> Exercise instructions
Between the line containing "potted plant: present [613,507,658,565]" and the line containing "trash can: present [340,345,431,481]" lies a run of lines; give that run again exactly, with both of those lines, and nothing else from the entries below.

Items listed in a dataset:
%%

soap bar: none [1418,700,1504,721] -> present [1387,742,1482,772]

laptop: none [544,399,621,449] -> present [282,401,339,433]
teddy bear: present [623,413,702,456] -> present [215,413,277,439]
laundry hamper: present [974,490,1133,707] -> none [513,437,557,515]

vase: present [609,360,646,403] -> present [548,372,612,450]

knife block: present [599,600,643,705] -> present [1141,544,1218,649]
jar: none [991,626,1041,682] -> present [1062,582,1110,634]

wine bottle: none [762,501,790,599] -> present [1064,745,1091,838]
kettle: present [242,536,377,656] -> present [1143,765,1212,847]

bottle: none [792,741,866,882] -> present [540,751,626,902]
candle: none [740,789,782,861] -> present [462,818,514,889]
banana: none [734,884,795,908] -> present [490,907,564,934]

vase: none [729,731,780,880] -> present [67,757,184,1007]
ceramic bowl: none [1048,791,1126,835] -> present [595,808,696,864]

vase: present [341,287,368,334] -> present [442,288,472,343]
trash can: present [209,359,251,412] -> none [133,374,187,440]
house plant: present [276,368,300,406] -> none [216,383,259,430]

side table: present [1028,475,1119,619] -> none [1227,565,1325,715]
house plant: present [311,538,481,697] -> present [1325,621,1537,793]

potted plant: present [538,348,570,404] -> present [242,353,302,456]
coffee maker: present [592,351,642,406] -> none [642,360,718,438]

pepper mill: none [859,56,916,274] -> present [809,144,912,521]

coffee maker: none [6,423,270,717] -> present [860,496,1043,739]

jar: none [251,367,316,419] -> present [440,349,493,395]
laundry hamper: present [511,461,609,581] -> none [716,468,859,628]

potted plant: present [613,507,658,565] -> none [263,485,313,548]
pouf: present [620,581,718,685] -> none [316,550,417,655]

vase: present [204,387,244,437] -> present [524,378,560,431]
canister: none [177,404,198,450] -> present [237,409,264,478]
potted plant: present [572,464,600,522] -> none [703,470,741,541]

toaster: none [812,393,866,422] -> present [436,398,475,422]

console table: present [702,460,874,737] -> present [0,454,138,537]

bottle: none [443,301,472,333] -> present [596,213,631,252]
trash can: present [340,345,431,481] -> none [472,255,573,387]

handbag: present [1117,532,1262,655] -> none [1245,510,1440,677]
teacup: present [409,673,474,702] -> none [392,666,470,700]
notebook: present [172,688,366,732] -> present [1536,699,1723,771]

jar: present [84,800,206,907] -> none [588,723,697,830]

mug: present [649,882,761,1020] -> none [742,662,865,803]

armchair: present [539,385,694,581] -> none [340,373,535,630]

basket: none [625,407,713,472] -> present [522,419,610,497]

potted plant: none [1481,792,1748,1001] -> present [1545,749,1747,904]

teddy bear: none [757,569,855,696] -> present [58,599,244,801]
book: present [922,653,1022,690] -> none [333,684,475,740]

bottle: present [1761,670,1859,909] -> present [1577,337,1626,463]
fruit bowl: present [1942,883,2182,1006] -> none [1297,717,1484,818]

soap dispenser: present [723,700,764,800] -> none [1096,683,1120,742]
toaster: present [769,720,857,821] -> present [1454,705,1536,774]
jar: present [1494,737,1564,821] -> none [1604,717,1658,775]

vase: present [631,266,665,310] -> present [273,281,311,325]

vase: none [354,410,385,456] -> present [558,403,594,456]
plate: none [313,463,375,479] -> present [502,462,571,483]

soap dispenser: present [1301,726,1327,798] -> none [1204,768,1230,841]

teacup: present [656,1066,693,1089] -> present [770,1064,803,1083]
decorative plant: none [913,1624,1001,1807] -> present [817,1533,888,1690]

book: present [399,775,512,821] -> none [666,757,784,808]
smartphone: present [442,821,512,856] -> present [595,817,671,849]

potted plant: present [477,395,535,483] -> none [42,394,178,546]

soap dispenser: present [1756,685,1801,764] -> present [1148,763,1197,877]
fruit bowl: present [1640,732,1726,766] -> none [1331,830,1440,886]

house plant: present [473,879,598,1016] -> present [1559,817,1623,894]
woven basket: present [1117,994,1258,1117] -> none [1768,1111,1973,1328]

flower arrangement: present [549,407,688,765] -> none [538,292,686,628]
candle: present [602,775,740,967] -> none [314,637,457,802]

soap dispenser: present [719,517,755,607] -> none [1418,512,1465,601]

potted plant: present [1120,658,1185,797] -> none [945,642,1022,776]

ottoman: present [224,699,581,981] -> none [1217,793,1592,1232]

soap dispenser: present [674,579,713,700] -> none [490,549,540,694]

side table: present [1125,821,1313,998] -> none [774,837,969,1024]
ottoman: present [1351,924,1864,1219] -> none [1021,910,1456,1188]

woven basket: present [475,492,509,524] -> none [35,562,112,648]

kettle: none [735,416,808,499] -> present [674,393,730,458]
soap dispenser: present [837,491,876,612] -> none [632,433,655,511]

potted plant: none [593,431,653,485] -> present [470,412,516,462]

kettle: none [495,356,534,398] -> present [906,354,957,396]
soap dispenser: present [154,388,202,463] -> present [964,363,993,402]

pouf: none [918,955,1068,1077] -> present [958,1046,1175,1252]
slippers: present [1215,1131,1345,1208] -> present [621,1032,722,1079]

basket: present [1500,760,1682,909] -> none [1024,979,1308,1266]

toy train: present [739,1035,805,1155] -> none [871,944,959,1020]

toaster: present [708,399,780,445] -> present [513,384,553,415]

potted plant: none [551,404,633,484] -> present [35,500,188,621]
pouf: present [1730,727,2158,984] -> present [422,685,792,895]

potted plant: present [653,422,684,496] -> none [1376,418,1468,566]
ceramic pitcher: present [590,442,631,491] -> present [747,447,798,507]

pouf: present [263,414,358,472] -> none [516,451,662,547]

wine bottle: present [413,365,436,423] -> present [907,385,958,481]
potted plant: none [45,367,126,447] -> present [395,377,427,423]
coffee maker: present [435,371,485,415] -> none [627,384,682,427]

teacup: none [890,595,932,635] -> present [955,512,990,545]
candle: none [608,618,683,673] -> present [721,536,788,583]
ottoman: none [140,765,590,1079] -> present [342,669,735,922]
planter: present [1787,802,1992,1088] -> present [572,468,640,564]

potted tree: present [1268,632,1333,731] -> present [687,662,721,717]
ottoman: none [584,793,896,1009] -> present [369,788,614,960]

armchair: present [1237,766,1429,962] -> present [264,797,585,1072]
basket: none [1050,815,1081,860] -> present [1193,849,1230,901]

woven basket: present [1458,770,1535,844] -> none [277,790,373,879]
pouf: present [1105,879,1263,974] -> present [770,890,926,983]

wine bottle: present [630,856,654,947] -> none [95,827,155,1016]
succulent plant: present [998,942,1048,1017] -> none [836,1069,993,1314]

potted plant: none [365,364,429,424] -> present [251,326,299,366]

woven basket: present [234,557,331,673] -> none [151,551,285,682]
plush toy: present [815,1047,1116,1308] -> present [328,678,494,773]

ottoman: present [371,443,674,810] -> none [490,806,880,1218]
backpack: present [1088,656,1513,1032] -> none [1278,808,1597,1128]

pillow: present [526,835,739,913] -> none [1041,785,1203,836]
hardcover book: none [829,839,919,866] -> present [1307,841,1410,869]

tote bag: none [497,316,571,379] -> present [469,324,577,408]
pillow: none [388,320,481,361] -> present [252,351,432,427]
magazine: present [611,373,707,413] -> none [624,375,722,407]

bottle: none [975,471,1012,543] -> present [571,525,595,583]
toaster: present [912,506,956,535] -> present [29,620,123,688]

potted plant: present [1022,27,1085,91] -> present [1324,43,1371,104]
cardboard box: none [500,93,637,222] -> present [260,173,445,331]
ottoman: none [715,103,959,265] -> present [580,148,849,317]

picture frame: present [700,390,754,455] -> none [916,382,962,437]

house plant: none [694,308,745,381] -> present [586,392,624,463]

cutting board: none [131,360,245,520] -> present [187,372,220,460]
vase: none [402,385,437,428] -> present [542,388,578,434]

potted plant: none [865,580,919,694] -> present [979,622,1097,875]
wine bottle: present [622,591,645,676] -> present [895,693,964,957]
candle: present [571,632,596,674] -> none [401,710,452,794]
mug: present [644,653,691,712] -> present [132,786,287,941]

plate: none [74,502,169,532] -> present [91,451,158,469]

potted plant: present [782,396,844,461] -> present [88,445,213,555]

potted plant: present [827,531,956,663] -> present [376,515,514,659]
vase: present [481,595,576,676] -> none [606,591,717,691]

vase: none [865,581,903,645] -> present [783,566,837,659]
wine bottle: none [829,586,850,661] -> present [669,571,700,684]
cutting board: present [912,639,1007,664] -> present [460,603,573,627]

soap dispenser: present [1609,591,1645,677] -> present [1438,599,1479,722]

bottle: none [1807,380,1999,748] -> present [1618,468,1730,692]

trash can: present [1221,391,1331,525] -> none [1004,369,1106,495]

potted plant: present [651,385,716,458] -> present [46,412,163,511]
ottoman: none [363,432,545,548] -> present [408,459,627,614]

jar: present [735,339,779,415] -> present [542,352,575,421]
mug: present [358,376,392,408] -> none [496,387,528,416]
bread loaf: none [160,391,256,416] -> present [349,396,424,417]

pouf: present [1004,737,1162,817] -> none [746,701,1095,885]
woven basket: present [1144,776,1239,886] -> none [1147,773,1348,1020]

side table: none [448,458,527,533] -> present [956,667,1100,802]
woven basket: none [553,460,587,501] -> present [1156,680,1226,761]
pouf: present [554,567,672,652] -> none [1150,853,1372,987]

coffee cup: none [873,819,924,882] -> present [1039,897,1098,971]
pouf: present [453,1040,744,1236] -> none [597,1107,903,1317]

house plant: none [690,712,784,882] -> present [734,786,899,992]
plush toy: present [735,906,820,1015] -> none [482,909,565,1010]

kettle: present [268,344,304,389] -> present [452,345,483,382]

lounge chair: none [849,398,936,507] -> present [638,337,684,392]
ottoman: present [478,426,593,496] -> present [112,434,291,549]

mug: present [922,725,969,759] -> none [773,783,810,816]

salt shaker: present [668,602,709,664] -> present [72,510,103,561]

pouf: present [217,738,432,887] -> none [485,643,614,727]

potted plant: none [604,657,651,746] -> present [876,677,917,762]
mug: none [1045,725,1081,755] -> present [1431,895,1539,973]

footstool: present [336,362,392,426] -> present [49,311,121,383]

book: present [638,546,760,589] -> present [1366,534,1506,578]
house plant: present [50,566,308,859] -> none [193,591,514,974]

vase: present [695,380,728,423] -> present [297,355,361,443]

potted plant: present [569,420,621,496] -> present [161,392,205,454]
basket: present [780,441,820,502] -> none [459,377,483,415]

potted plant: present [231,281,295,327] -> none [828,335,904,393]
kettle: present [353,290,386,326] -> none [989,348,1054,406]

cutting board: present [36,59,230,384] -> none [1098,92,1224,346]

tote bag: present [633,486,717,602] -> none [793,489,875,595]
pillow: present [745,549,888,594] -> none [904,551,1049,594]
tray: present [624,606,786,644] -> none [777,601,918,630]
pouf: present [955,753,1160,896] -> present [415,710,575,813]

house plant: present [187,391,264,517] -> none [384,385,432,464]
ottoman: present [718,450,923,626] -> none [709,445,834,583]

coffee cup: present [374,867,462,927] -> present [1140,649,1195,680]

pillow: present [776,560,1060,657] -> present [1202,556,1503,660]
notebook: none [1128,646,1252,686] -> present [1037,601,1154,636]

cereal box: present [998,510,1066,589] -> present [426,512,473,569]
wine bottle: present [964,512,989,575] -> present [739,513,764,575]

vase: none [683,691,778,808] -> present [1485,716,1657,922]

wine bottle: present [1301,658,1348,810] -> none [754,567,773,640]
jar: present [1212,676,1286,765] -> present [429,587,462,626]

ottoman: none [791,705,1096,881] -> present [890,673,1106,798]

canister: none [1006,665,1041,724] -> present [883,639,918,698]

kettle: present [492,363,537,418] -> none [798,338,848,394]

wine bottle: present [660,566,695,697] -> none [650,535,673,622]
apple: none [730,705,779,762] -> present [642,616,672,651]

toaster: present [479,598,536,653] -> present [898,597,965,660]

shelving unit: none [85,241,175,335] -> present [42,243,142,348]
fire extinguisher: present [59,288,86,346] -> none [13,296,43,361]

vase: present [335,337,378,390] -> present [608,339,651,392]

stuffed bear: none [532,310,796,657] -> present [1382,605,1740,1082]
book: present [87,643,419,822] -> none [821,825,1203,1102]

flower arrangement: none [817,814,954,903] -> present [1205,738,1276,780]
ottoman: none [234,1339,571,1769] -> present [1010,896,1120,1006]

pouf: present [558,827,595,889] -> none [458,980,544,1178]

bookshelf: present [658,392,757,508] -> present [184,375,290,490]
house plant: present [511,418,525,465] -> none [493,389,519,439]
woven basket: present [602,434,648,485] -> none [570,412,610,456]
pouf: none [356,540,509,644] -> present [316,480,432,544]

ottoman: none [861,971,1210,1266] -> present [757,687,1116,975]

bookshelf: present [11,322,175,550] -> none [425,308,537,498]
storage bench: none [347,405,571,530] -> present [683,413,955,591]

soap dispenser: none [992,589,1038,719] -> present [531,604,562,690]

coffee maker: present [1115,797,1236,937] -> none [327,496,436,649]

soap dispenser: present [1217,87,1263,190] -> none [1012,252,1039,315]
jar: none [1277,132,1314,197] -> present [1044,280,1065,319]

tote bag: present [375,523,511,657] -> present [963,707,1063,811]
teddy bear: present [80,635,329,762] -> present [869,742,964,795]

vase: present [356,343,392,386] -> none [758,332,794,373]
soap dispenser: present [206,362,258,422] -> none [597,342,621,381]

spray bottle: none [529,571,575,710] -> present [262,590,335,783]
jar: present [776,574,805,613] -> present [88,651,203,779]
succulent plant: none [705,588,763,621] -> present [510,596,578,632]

%%

> Expected answer
potted plant: present [613,507,658,565] -> none [263,485,313,548]
pouf: present [620,581,718,685] -> none [316,550,417,655]

vase: present [204,387,244,437] -> present [524,378,560,431]
canister: none [177,404,198,450] -> present [237,409,264,478]
potted plant: present [572,464,600,522] -> none [703,470,741,541]

toaster: none [812,393,866,422] -> present [436,398,475,422]

console table: present [702,460,874,737] -> present [0,454,138,537]

bottle: none [443,301,472,333] -> present [596,213,631,252]
trash can: present [340,345,431,481] -> none [472,255,573,387]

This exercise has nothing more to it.